The gun he was holding right now was in fact Sherlock’s, who stood in the middle of the living room of 221B. John laid face down on the floor, knocked unconscious, while Sherlock still stood with his hands raised, now suddenly face to face with Greg now his captor had collapsed in front of him. At first, he looked baffled at what he was seeing, looking down from the dead man, back to Greg, who was wearing a ballistics vest, and was holding up John’s gun.
They had been informed about the hostage situation about half an hour ago, and a team of armed police, a negotiator, and Greg himself had rushed to Baker Street.
‘You idiot!’ Sherlock hissed at him. ‘I told you lot to stay outside!’
Greg swallowed, gun still raised, arms shaking. He had ran around the block of houses, climbed the fire escape stairs, and entered 221B through Sherlock’s bedroom door, found the gun, quietly entering the kitchen, and shooting the perpetrator. The man had just moved his thumb over to the safety pin of his gun when Greg had shot him in the back of the head, killing him instantly.
Sherlock had recovered from the shock, and was impatiently marching over to Greg, taking the gun from his shaking hands and disarming it.
‘You could have hit me! Do you know what a 9mm bullet can do fired from such short distance and right through the head? No, of course you don’t – that’s why you have me, after all.’
Sherlock continued to rattle on as he unloaded the gun before walking over to John to check on him, leaving Greg to stand in the kitchen, his eyes finally falling down to the man on the floor.
27 years in the service, and he had never fired a gun in action before.
Let alone kill another man.
‘Call your friends in. Tell them the cost is clear. The body is staining the rug,’ Sherlock continued, patting John on the cheek to get him to wake up again.
Greg nodded, taking the stairs down, his leg suddenly feeling like jelly underneath him. He wobbled down the stairs, opened the front door, and held his hands up to let his colleagues know the coast was clear. Armed police rushed past him, along with paramedics, and Greg grabbed a hold of the fence to his right, feeling queasy and ready to throw up.
‘Sir?’ Sally came rushing towards him, placing her hand on his arm. ‘What happened? Did anyone get hurt?’
Greg closed his eyes and shook his head.
‘N-No – none of us – the bloke is – the bloke is dead.’

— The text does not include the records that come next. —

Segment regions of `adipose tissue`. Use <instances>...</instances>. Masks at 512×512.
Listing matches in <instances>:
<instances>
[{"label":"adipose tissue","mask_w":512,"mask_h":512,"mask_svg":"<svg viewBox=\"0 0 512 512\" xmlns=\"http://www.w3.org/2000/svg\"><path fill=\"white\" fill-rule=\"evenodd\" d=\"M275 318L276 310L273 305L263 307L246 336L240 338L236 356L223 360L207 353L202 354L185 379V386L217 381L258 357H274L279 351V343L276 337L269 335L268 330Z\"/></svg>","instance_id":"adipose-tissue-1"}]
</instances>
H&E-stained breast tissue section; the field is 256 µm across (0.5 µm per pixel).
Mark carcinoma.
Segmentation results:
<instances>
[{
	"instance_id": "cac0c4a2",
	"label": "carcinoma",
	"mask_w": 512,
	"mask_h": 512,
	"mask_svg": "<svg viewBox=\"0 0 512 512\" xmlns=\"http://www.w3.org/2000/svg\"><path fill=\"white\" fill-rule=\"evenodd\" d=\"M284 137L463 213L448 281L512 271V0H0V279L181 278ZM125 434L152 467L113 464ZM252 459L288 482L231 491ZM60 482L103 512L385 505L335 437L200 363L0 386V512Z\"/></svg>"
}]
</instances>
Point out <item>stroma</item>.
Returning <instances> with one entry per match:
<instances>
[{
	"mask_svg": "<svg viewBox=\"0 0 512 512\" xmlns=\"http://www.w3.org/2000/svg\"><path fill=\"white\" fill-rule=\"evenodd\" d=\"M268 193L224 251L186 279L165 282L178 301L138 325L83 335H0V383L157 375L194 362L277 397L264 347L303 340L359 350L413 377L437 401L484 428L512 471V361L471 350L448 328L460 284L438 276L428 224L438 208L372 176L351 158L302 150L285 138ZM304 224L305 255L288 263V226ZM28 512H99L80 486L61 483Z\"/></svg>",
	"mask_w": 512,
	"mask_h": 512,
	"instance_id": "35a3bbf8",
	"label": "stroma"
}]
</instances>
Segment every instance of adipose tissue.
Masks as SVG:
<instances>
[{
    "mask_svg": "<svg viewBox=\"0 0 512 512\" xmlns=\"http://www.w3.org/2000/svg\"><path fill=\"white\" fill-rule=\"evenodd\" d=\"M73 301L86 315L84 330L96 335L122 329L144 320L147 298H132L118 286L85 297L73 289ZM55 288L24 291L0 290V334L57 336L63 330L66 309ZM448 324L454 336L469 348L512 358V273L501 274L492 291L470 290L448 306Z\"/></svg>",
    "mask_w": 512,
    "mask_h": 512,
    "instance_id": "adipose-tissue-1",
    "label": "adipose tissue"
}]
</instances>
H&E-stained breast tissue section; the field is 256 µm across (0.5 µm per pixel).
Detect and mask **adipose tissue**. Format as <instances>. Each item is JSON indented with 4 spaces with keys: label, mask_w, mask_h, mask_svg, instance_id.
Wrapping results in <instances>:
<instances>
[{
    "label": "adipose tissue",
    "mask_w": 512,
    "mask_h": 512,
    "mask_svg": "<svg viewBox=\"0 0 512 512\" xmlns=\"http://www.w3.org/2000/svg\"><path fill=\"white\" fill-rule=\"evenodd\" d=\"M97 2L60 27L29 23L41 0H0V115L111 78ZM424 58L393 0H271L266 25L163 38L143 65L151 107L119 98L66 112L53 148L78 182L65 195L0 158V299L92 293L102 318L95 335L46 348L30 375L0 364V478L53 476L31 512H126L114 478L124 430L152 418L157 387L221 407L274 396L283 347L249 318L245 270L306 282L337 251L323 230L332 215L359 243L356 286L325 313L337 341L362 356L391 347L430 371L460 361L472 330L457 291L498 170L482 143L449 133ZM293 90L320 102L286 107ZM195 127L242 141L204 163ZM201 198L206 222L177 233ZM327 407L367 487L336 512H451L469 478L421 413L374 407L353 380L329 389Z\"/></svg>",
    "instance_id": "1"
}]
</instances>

By now, another paramedic had joined them. She had noticed something was wrong with him, and she ushered him towards the ambulance and started to ask some questions. It took him a bit to explain what had happened and that he had shot the hostage tacker. Sally looked at him with concern, but let the paramedic do her checks.
What Greg didn’t know, was that Sherlock had already informed Mycroft of what had happened.